In the past few weeks, news that the Ever Given ship was blocking the Suez Canal has spread around the world. Nobody knew exactly what had happened, but they knew that the solution would take time. And although the story ended with a “happy ending” there was a rumor that Marwa Elselehdar, Egypt’s first female captain, was responsible for the incident. However, she is hundreds of kilometers from the scene, in Alexandria, on the ship Aida IV, and serves as no less than first officer.

Image: MartinLueke | Shutterstock

According to the BBC, the rumors were based on false screenshots of an article allegedly published by the Arab News portal that later quickly spread via social networks. They alleged that Marwa was involved in the Suez incident.

The person revealed that they have no idea who might have started the wrong story or why. “I felt like I was the target of these rumors, maybe because I’m a successful woman in the field or because I’m Egyptian, but I’m not sure,” Marwa, 29, told the same outlet.

According to the International Maritime Organization, women make up 2% of seafarers worldwide. In a sector that has historically been male dominated, female intrusion is a complicated but not impossible route, as evidence: Marwa Elselehdar.

Image: Marwa Elselehdar, Instagram

In 2013, Marwa graduated from the Maritime Transport and Technology Department of the Arab Academy of Science, Technology and Maritime Transport in Egypt (AASTMT). The then president of the country had to give him permission for the position, as women were not accepted.

“People in our society still do not accept the idea that women work in the sea for long periods of time outside their families,” adds the captain.
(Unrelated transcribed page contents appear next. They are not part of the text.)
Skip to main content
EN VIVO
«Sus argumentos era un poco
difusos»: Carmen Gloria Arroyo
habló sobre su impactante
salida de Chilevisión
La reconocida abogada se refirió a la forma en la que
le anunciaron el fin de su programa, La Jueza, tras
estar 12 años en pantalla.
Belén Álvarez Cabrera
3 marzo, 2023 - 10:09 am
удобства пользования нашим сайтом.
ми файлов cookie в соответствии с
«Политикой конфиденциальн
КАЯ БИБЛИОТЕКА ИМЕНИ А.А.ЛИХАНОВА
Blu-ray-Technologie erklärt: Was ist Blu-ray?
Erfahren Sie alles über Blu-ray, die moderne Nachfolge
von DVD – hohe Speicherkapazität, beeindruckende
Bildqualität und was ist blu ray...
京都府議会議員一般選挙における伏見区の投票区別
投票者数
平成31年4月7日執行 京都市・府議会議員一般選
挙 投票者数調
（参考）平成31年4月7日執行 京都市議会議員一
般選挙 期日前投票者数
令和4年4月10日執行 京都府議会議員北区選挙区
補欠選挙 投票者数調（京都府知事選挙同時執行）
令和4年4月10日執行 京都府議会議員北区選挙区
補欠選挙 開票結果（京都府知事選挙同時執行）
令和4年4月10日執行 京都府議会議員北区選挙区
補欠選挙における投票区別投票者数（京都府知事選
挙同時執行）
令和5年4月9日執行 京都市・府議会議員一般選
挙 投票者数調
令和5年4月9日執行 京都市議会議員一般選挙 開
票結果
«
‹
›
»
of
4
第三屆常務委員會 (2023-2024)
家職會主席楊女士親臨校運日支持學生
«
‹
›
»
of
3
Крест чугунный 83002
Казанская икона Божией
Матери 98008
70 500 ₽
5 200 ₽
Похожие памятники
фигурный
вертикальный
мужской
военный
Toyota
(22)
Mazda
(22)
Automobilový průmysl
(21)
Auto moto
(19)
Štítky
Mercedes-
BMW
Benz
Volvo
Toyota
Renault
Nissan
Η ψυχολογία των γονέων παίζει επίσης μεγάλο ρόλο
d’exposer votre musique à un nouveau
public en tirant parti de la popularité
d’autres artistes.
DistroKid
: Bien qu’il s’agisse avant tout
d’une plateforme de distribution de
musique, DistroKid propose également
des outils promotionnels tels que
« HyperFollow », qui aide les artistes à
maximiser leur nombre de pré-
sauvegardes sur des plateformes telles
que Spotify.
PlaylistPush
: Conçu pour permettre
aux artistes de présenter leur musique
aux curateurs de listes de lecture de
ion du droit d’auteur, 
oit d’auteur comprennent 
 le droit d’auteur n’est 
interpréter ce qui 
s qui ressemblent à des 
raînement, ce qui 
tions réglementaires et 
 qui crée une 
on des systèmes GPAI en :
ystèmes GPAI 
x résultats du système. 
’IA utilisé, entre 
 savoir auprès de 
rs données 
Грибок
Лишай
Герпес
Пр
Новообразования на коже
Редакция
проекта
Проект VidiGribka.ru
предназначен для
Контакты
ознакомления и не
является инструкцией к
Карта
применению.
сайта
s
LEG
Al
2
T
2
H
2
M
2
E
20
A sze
By 2015, she was the first woman to cross the Suez Canal on board the Aida IV and the youngest Egyptian female captain.

Image: Marwa Elselehdar, Instagram

The rumor fears that it will damage his reputation, but he received a lot of positive comments, which is why he decided to focus on the positive. She also hopes to be a role model for other women in the industry. “My message to women who want to be in this career is to fight for what you love and not let negativity affect you,” he concluded.